Bug 7768 - Possibility to set node priority for IP takeover/failback
Summary: Possibility to set node priority for IP takeover/failback
Status: NEW
Alias: None
Product: CTDB 2.5.x or older
Classification: Unclassified
Component: ctdb (show other bugs)
Version: unspecified
Hardware: All Linux
: P3 enhancement
Target Milestone: ---
Assignee: Michael Adam
QA Contact: Samba QA Contact
URL:
Keywords:
Depends on:
Blocks:
 
Reported: 2010-11-01 15:38 UTC by Michal Strnad
Modified: 2011-06-24 07:07 UTC (History)
3 users (show)

See Also:


Attachments

Note You need to log in before you can comment on or make changes to this bug.
Description Michal Strnad 2010-11-01 15:38:18 UTC
Hello all,

I would like to introduce one nice-to-have option for CTDB which would allow to configure node priorities for IP takeover in case of some cluster node fails.

In our scenario we have 4 nodes in a GPFS cluster geographically spread in two locations.
Two of these nodes (one in every location) are more powerful thus expected to be "primary" nodes serving clients with pair of public IP addresses.
The other two nodes serve as a "backup" nodes. They are members of underlying GPFS cluster which do some maintenance tasks (backups, ILM migrations etc.) and should be able to take over the CTDB public addresses only in case both the primary nodes failed. In case only one of the primary nodes failed, it's IP address should rather be moved to the other primary than to any of the secondary nodes. As far as I know, there's no clear way to achieve such behavior now.

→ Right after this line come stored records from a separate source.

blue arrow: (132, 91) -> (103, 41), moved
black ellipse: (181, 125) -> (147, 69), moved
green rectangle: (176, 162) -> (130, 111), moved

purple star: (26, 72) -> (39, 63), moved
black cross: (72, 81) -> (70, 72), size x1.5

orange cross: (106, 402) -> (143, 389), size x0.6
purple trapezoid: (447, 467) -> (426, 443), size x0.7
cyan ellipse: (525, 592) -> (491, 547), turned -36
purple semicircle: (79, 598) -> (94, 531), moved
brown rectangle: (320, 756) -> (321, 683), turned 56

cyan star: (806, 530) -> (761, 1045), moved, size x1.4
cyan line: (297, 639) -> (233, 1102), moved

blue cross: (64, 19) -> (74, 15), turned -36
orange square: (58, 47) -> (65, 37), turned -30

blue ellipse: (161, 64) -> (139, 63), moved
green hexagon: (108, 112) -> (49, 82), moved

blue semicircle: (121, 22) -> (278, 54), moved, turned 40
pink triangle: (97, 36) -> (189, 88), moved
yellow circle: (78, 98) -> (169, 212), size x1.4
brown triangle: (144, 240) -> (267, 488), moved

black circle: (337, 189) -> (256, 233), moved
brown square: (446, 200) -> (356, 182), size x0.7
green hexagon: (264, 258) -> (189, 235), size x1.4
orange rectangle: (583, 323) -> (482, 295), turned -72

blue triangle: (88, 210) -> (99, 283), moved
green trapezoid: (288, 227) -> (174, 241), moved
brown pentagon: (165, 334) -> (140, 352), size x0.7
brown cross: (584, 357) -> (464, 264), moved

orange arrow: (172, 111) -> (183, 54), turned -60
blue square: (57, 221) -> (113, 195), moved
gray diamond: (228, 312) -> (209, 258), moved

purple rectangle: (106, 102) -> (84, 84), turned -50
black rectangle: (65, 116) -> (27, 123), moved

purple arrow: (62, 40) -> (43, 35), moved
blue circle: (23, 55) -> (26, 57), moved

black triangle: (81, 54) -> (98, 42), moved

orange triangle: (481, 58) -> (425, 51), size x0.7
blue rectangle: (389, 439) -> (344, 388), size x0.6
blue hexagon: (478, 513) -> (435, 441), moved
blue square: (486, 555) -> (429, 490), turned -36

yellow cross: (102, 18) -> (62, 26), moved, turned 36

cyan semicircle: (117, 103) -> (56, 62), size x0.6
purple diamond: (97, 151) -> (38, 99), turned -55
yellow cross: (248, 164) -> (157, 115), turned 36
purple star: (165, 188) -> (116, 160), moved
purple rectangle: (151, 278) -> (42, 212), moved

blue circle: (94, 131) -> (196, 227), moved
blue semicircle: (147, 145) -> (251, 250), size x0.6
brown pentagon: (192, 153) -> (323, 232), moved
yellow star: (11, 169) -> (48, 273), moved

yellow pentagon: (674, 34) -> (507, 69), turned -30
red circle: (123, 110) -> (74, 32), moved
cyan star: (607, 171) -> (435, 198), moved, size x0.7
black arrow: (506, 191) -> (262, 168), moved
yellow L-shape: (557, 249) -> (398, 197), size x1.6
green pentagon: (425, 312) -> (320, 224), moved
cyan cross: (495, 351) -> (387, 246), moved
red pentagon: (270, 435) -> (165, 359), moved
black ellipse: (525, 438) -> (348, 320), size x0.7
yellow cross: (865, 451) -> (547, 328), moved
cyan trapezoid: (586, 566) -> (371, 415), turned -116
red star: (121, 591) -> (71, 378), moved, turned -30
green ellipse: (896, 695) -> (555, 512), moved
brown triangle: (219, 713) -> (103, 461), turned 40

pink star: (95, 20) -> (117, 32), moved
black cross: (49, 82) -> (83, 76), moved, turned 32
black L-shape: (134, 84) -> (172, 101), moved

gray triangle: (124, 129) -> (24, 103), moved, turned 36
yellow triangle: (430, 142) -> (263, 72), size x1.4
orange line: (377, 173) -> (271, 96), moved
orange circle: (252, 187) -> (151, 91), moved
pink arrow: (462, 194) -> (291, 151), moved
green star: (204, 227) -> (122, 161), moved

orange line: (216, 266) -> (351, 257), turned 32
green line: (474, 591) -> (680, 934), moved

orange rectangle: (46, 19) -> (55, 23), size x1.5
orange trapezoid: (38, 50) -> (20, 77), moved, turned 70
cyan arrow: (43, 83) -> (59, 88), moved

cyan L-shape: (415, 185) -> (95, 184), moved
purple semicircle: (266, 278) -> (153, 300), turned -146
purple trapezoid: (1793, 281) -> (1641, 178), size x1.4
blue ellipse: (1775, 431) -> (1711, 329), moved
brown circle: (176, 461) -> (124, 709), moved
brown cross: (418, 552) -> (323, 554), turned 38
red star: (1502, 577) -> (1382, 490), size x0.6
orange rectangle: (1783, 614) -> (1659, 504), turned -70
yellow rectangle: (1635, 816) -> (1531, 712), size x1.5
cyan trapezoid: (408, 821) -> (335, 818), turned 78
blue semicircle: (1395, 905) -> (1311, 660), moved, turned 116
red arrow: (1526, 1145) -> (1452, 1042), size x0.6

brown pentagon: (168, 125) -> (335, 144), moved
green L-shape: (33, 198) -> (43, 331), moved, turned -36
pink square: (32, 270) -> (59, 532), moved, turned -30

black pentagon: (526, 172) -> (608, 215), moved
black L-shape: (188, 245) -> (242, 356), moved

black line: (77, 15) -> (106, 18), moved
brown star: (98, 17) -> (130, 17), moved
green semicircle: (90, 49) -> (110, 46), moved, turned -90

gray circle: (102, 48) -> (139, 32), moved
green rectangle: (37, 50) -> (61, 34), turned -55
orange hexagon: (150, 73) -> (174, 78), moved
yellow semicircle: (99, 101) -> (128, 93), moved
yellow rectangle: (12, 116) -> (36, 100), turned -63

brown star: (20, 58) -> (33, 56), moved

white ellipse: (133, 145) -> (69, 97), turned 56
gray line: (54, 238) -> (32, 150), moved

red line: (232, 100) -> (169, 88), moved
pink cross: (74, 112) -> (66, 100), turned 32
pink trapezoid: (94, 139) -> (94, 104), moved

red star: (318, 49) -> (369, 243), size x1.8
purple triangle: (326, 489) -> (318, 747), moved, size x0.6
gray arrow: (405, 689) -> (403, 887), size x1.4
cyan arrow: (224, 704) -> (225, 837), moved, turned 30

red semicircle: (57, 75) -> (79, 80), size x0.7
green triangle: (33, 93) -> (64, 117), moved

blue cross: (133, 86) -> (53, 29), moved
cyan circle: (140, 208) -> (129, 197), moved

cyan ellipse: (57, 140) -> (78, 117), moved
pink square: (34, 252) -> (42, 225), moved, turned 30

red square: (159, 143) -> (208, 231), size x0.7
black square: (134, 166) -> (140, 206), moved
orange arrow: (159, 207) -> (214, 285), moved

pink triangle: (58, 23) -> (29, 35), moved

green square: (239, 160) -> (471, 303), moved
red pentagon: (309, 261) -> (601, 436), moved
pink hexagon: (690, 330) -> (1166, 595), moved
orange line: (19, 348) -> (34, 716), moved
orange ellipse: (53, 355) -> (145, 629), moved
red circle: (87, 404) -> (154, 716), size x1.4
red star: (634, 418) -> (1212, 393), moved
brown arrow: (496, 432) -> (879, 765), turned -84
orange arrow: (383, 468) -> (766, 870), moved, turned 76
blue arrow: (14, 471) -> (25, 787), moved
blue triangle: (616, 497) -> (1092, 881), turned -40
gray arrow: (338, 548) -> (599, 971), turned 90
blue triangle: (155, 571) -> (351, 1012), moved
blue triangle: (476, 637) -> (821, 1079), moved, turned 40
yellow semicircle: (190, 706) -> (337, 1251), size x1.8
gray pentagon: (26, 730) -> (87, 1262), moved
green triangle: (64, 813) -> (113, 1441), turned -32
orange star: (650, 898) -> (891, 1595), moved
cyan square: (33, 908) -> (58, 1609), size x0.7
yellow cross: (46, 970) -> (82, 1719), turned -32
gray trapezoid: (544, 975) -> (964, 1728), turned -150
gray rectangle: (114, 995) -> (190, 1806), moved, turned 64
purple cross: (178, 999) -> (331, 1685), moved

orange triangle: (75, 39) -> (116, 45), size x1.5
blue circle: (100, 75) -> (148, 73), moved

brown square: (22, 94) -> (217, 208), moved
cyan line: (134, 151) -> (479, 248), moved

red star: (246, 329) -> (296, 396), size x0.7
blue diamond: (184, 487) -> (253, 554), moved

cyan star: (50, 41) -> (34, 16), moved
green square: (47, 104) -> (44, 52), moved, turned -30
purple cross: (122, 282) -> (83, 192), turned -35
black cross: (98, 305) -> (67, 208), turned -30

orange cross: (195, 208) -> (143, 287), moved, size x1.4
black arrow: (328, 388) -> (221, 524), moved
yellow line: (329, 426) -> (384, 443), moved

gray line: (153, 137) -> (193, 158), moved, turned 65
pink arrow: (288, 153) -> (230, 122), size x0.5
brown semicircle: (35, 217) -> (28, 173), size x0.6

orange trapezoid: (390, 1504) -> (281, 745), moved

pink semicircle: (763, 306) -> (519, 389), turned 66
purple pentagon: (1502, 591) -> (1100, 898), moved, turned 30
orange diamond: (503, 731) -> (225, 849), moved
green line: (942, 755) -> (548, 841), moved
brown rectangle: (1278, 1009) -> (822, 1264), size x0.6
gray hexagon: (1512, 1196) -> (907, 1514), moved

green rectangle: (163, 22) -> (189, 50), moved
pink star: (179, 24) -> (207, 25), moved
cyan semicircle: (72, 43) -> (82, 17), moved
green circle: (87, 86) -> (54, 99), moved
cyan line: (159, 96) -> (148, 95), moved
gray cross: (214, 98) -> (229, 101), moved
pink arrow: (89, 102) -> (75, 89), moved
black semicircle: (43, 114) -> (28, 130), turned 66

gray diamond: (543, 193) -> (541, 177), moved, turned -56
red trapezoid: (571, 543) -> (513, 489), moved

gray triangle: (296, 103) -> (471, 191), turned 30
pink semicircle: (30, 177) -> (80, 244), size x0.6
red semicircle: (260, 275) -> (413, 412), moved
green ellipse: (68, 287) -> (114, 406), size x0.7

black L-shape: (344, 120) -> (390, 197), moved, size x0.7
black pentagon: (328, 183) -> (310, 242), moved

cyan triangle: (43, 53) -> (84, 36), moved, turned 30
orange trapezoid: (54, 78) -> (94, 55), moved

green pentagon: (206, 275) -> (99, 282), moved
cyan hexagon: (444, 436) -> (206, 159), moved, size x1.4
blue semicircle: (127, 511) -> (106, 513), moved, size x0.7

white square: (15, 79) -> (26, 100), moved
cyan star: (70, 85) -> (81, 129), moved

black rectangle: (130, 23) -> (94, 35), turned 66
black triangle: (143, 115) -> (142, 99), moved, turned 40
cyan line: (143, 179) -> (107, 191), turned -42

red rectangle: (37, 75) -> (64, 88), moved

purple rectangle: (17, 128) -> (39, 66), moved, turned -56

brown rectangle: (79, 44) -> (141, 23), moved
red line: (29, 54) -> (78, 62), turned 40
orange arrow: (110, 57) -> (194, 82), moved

The above mentioned could be relatively easily implemented using some weight/priority factor specified in the /etc/ctdb/nodes file or elsewhere which would be taken into account during the recovery.
Comment 1 Michal Strnad 2010-11-02 00:54:47 UTC
Other option would be to specify a list of cluster nodes the IP address can reside on (in order of preference) in the /etc/ctdb/Public_addresses.
Comment 2 Luk Claes (dead mail address) 2011-05-13 21:33:02 UTC
You can list more public addresses for nodes that are more powerful, the drawback is obviously that not all the public addresses would be taken over in the case that the powerful nodes all fail though.

So for instance:

the powerful nodes' /etc/ctdb/public_addresses:
10.0.0.1 eth0
10.0.0.2 eth0
10.0.0.3 eth0
10.0.0.4 eth0

the "backup" nodes' /etc/ctdb/public_addresses:
10.0.0.1 eth0
10.0.0.2 eth0
Comment 3 Michal Strnad 2011-05-14 06:20:51 UTC
(In reply to comment #2)
> You can list more public addresses for nodes that are more powerful, the
> drawback is obviously that not all the public addresses would be taken over in
> the case that the powerful nodes all fail though.
> 
> So for instance:
> 
> the powerful nodes' /etc/ctdb/public_addresses:
> 10.0.0.1 eth0
> 10.0.0.2 eth0
> 10.0.0.3 eth0
> 10.0.0.4 eth0
> 
> the "backup" nodes' /etc/ctdb/public_addresses:
> 10.0.0.1 eth0
> 10.0.0.2 eth0

That would help to spread the load according to the nodes' performace, but does not solve the problem as we want to avoid clients using the "backup" nodes as long as there are some "primary" nodes available.

As a workaround we start the "backup nodes in disabled state and are working on a monitor script which will check the health of both primary nodes and enable the nodes in case "primary" nodes become unhealthy.